Eight years ago, the California Legislature and then-Gov. Arnold Schwarzenegger made what may have been a gigantic mistake by allowing public employee pension funds to drop a curtain of secrecy over their dealings with hedge funds, private equity funds and other "alternative investments."
Backed by Wall Street interests, the California Public Employees' Retirement System and other pension funds declared that if they were required to treat investment deal documents as public records, they would lose opportunities to make more money and thus force taxpayers to cough up more money.
Fast forward to last month. A federal grand jury indicted a former chief executive of CalPERS, Fred Buenrostro, and a former CalPERS board member, Alfred Villalobos, on charges of conspiring to steer pension fund money into "alternative investments" being promoted by Villalobos clients.

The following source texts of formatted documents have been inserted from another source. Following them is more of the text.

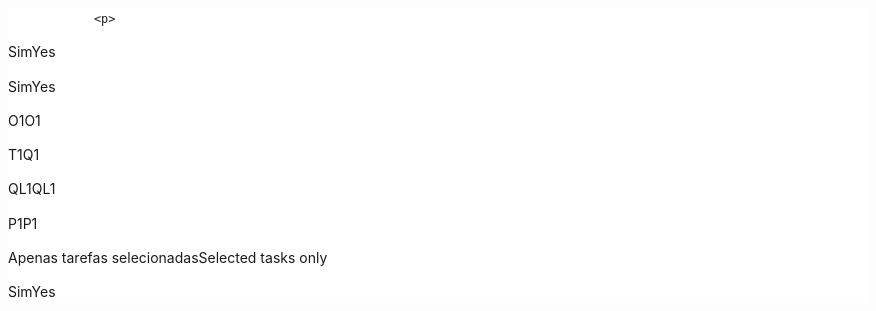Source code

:                 <p>
<span data-ttu-id="c5bd1-282">Sim</span><span class="sxs-lookup"><span data-stu-id="c5bd1-282">Yes</span></span> </p>
            </td>
            <td width="41" valign="top">
                <p>
<span data-ttu-id="c5bd1-283">Sim</span><span class="sxs-lookup"><span data-stu-id="c5bd1-283">Yes</span></span> </p>
            </td>
        </tr>
        <tr>
            <td width="59" valign="top">
            </td>
            <td width="39" valign="top">
            </td>
            <td width="40" valign="top">
            </td>
            <td width="41" valign="top">
            </td>
            <td width="77" valign="top">
            </td>
            <td width="45" valign="top">
            </td>
            <td width="46" valign="top">
            </td>
            <td width="43" valign="top">
            </td>
            <td width="41" valign="top">
            </td>
            <td width="49" valign="top">
            </td>
            <td width="200" valign="top">
            </td>
        </tr>
        <tr>
            <td width="59" valign="top">
                <p>
<span data-ttu-id="c5bd1-284">O1</span><span class="sxs-lookup"><span data-stu-id="c5bd1-284">O1</span></span> </p>
            </td>
            <td width="39" valign="top">
                <p>
<span data-ttu-id="c5bd1-285">T1</span><span class="sxs-lookup"><span data-stu-id="c5bd1-285">Q1</span></span> </p>
            </td>
            <td width="40" valign="top">
                <p>
<span data-ttu-id="c5bd1-286">QL1</span><span class="sxs-lookup"><span data-stu-id="c5bd1-286">QL1</span></span> </p>
            </td>
            <td width="41" valign="top">
                <p>
<span data-ttu-id="c5bd1-287">P1</span><span class="sxs-lookup"><span data-stu-id="c5bd1-287">P1</span></span> </p>
            </td>
            <td width="77" valign="top">
                <p>
<span data-ttu-id="c5bd1-288">Apenas tarefas selecionadas</span><span class="sxs-lookup"><span data-stu-id="c5bd1-288">Selected tasks only</span></span> </p>
            </td>
            <td width="45" valign="top">
                <p>
<span data-ttu-id="c5bd1-289">Sim</span><span class="sxs-lookup"><span data-stu-id="c5bd1-289">Yes</span></span> </p>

Did the public records exemption abet the scheme? We may never know for certain, although their trials could cast some light on the question.
Certainly, however, the lack of public and media access to records made it more difficult to know who was profiting from what, or whether the deals were, in fact, good ones for the pension fund and the taxpaying public.

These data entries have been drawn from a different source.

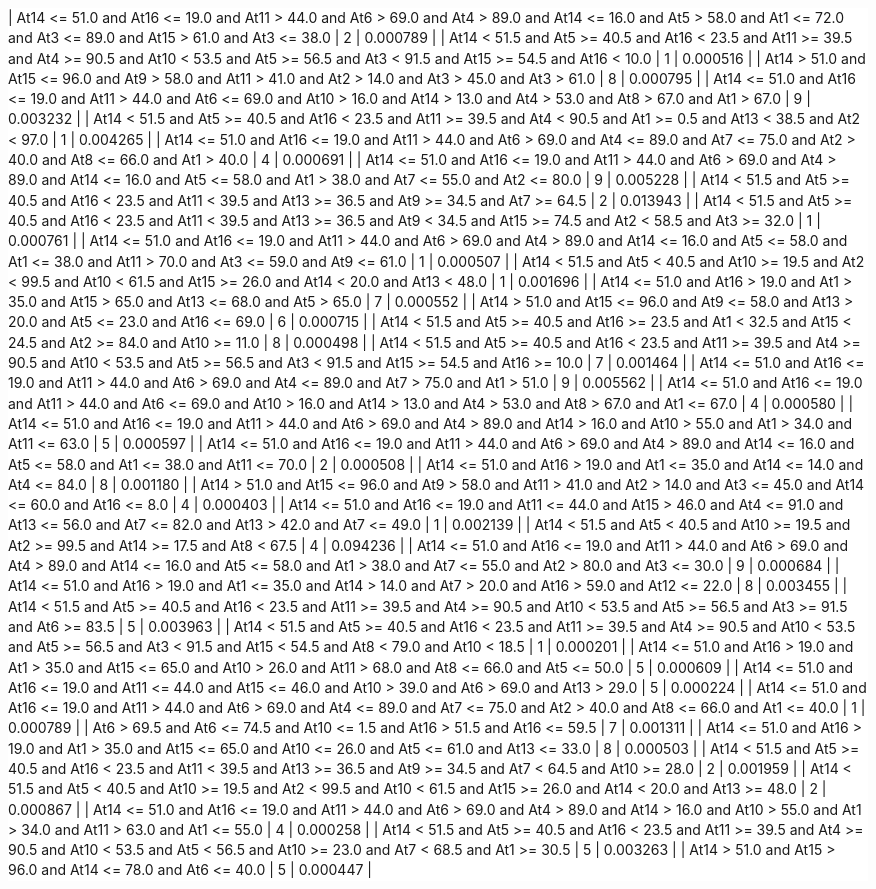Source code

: | At14 <= 51.0 and At16 <= 19.0 and At11 > 44.0 and At6 > 69.0 and At4 > 89.0 and At14 <= 16.0 and At5 > 58.0 and At1 <= 72.0 and At3 <= 89.0 and At15 > 61.0 and At3 <= 38.0 | 2 | 0.000789 |
| At14 < 51.5 and At5 >= 40.5 and At16 < 23.5 and At11 >= 39.5 and At4 >= 90.5 and At10 < 53.5 and At5 >= 56.5 and At3 < 91.5 and At15 >= 54.5 and At16 < 10.0 | 1 | 0.000516 |
| At14 > 51.0 and At15 <= 96.0 and At9 > 58.0 and At11 > 41.0 and At2 > 14.0 and At3 > 45.0 and At3 > 61.0 | 8 | 0.000795 |
| At14 <= 51.0 and At16 <= 19.0 and At11 > 44.0 and At6 <= 69.0 and At10 > 16.0 and At14 > 13.0 and At4 > 53.0 and At8 > 67.0 and At1 > 67.0 | 9 | 0.003232 |
| At14 < 51.5 and At5 >= 40.5 and At16 < 23.5 and At11 >= 39.5 and At4 < 90.5 and At1 >= 0.5 and At13 < 38.5 and At2 < 97.0 | 1 | 0.004265 |
| At14 <= 51.0 and At16 <= 19.0 and At11 > 44.0 and At6 > 69.0 and At4 <= 89.0 and At7 <= 75.0 and At2 > 40.0 and At8 <= 66.0 and At1 > 40.0 | 4 | 0.000691 |
| At14 <= 51.0 and At16 <= 19.0 and At11 > 44.0 and At6 > 69.0 and At4 > 89.0 and At14 <= 16.0 and At5 <= 58.0 and At1 > 38.0 and At7 <= 55.0 and At2 <= 80.0 | 9 | 0.005228 |
| At14 < 51.5 and At5 >= 40.5 and At16 < 23.5 and At11 < 39.5 and At13 >= 36.5 and At9 >= 34.5 and At7 >= 64.5 | 2 | 0.013943 |
| At14 < 51.5 and At5 >= 40.5 and At16 < 23.5 and At11 < 39.5 and At13 >= 36.5 and At9 < 34.5 and At15 >= 74.5 and At2 < 58.5 and At3 >= 32.0 | 1 | 0.000761 |
| At14 <= 51.0 and At16 <= 19.0 and At11 > 44.0 and At6 > 69.0 and At4 > 89.0 and At14 <= 16.0 and At5 <= 58.0 and At1 <= 38.0 and At11 > 70.0 and At3 <= 59.0 and At9 <= 61.0 | 1 | 0.000507 |
| At14 < 51.5 and At5 < 40.5 and At10 >= 19.5 and At2 < 99.5 and At10 < 61.5 and At15 >= 26.0 and At14 < 20.0 and At13 < 48.0 | 1 | 0.001696 |
| At14 <= 51.0 and At16 > 19.0 and At1 > 35.0 and At15 > 65.0 and At13 <= 68.0 and At5 > 65.0 | 7 | 0.000552 |
| At14 > 51.0 and At15 <= 96.0 and At9 <= 58.0 and At13 > 20.0 and At5 <= 23.0 and At16 <= 69.0 | 6 | 0.000715 |
| At14 < 51.5 and At5 >= 40.5 and At16 >= 23.5 and At1 < 32.5 and At15 < 24.5 and At2 >= 84.0 and At10 >= 11.0 | 8 | 0.000498 |
| At14 < 51.5 and At5 >= 40.5 and At16 < 23.5 and At11 >= 39.5 and At4 >= 90.5 and At10 < 53.5 and At5 >= 56.5 and At3 < 91.5 and At15 >= 54.5 and At16 >= 10.0 | 7 | 0.001464 |
| At14 <= 51.0 and At16 <= 19.0 and At11 > 44.0 and At6 > 69.0 and At4 <= 89.0 and At7 > 75.0 and At1 > 51.0 | 9 | 0.005562 |
| At14 <= 51.0 and At16 <= 19.0 and At11 > 44.0 and At6 <= 69.0 and At10 > 16.0 and At14 > 13.0 and At4 > 53.0 and At8 > 67.0 and At1 <= 67.0 | 4 | 0.000580 |
| At14 <= 51.0 and At16 <= 19.0 and At11 > 44.0 and At6 > 69.0 and At4 > 89.0 and At14 > 16.0 and At10 > 55.0 and At1 > 34.0 and At11 <= 63.0 | 5 | 0.000597 |
| At14 <= 51.0 and At16 <= 19.0 and At11 > 44.0 and At6 > 69.0 and At4 > 89.0 and At14 <= 16.0 and At5 <= 58.0 and At1 <= 38.0 and At11 <= 70.0 | 2 | 0.000508 |
| At14 <= 51.0 and At16 > 19.0 and At1 <= 35.0 and At14 <= 14.0 and At4 <= 84.0 | 8 | 0.001180 |
| At14 > 51.0 and At15 <= 96.0 and At9 > 58.0 and At11 > 41.0 and At2 > 14.0 and At3 <= 45.0 and At14 <= 60.0 and At16 <= 8.0 | 4 | 0.000403 |
| At14 <= 51.0 and At16 <= 19.0 and At11 <= 44.0 and At15 > 46.0 and At4 <= 91.0 and At13 <= 56.0 and At7 <= 82.0 and At13 > 42.0 and At7 <= 49.0 | 1 | 0.002139 |
| At14 < 51.5 and At5 < 40.5 and At10 >= 19.5 and At2 >= 99.5 and At14 >= 17.5 and At8 < 67.5 | 4 | 0.094236 |
| At14 <= 51.0 and At16 <= 19.0 and At11 > 44.0 and At6 > 69.0 and At4 > 89.0 and At14 <= 16.0 and At5 <= 58.0 and At1 > 38.0 and At7 <= 55.0 and At2 > 80.0 and At3 <= 30.0 | 9 | 0.000684 |
| At14 <= 51.0 and At16 > 19.0 and At1 <= 35.0 and At14 > 14.0 and At7 > 20.0 and At16 > 59.0 and At12 <= 22.0 | 8 | 0.003455 |
| At14 < 51.5 and At5 >= 40.5 and At16 < 23.5 and At11 >= 39.5 and At4 >= 90.5 and At10 < 53.5 and At5 >= 56.5 and At3 >= 91.5 and At6 >= 83.5 | 5 | 0.003963 |
| At14 < 51.5 and At5 >= 40.5 and At16 < 23.5 and At11 >= 39.5 and At4 >= 90.5 and At10 < 53.5 and At5 >= 56.5 and At3 < 91.5 and At15 < 54.5 and At8 < 79.0 and At10 < 18.5 | 1 | 0.000201 |
| At14 <= 51.0 and At16 > 19.0 and At1 > 35.0 and At15 <= 65.0 and At10 > 26.0 and At11 > 68.0 and At8 <= 66.0 and At5 <= 50.0 | 5 | 0.000609 |
| At14 <= 51.0 and At16 <= 19.0 and At11 <= 44.0 and At15 <= 46.0 and At10 > 39.0 and At6 > 69.0 and At13 > 29.0 | 5 | 0.000224 |
| At14 <= 51.0 and At16 <= 19.0 and At11 > 44.0 and At6 > 69.0 and At4 <= 89.0 and At7 <= 75.0 and At2 > 40.0 and At8 <= 66.0 and At1 <= 40.0 | 1 | 0.000789 |
| At6 > 69.5 and At6 <= 74.5 and At10 <= 1.5 and At16 > 51.5 and At16 <= 59.5 | 7 | 0.001311 |
| At14 <= 51.0 and At16 > 19.0 and At1 > 35.0 and At15 <= 65.0 and At10 <= 26.0 and At5 <= 61.0 and At13 <= 33.0 | 8 | 0.000503 |
| At14 < 51.5 and At5 >= 40.5 and At16 < 23.5 and At11 < 39.5 and At13 >= 36.5 and At9 >= 34.5 and At7 < 64.5 and At10 >= 28.0 | 2 | 0.001959 |
| At14 < 51.5 and At5 < 40.5 and At10 >= 19.5 and At2 < 99.5 and At10 < 61.5 and At15 >= 26.0 and At14 < 20.0 and At13 >= 48.0 | 2 | 0.000867 |
| At14 <= 51.0 and At16 <= 19.0 and At11 > 44.0 and At6 > 69.0 and At4 > 89.0 and At14 > 16.0 and At10 > 55.0 and At1 > 34.0 and At11 > 63.0 and At1 <= 55.0 | 4 | 0.000258 |
| At14 < 51.5 and At5 >= 40.5 and At16 < 23.5 and At11 >= 39.5 and At4 >= 90.5 and At10 < 53.5 and At5 < 56.5 and At10 >= 23.0 and At7 < 68.5 and At1 >= 30.5 | 5 | 0.003263 |
| At14 > 51.0 and At15 > 96.0 and At14 <= 78.0 and At6 <= 40.0 | 5 | 0.000447 |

The indictments were returned less than a month after Assemblyman Kevin Mullin, D-South San Francisco, introduced Assembly Bill 382, which would place pension fund real estate investments behind the same shroud of secrecy that the 2005 bill dropped on "alternative investments."

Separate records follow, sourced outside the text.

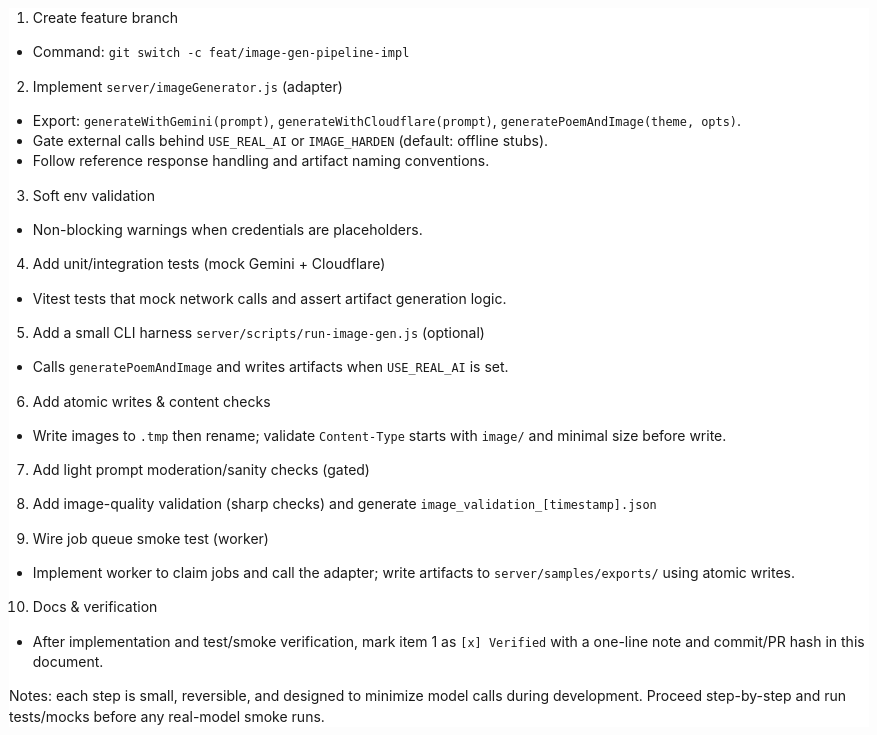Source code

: 1. Create feature branch

- Command: `git switch -c feat/image-gen-pipeline-impl`

2. Implement `server/imageGenerator.js` (adapter)

- Export: `generateWithGemini(prompt)`, `generateWithCloudflare(prompt)`, `generatePoemAndImage(theme, opts)`.
- Gate external calls behind `USE_REAL_AI` or `IMAGE_HARDEN` (default: offline stubs).
- Follow reference response handling and artifact naming conventions.

3. Soft env validation

- Non-blocking warnings when credentials are placeholders.

4. Add unit/integration tests (mock Gemini + Cloudflare)

- Vitest tests that mock network calls and assert artifact generation logic.

5. Add a small CLI harness `server/scripts/run-image-gen.js` (optional)

- Calls `generatePoemAndImage` and writes artifacts when `USE_REAL_AI` is set.

6. Add atomic writes & content checks

- Write images to `.tmp` then rename; validate `Content-Type` starts with `image/` and minimal size before write.

7. Add light prompt moderation/sanity checks (gated)

8. Add image-quality validation (sharp checks) and generate `image_validation_[timestamp].json`

9. Wire job queue smoke test (worker)

- Implement worker to claim jobs and call the adapter; write artifacts to `server/samples/exports/` using atomic writes.

10. Docs & verification

- After implementation and test/smoke verification, mark item 1 as `[x] Verified` with a one-line note and commit/PR hash in this document.

Notes: each step is small, reversible, and designed to minimize model calls during development. Proceed step-by-step and run tests/mocks before any real-model smoke runs.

Why? Pension fund sponsors, parroting what was said in 2005, claim that requiring real estate investments to be public records would make high-earnings deals more difficult. The bill responds, in part, to a 3-year-old court decision requiring CalPERS to release documents on its $100 million investment in an East Palo Alto housing project that was a big loser.
CalPERS is not at least not yet a sponsor of the bill, which is being backed by a coalition of county pension funds. But the huge state fund may have the most at stake, if one looks at its recent history of real estate investments.
It not only dropped $100 million on that East Palo Alto project, but it lost nearly a billion dollars on a Southern California land deal and another half-billion on a commercial real estate deal in New York City.
Voters and taxpayers would know a lot less about such wrongheaded deals were their underlying documents to be locked up in a vault, as the Mullin bill would do.
Its enactment could easily entice the kind of insider dealing that infected CalPERS on "alternative investments." One can just imagine local developers talking or bribing overseers of local pension funds into plugging money into their pet schemes with the deals being encased in secrecy.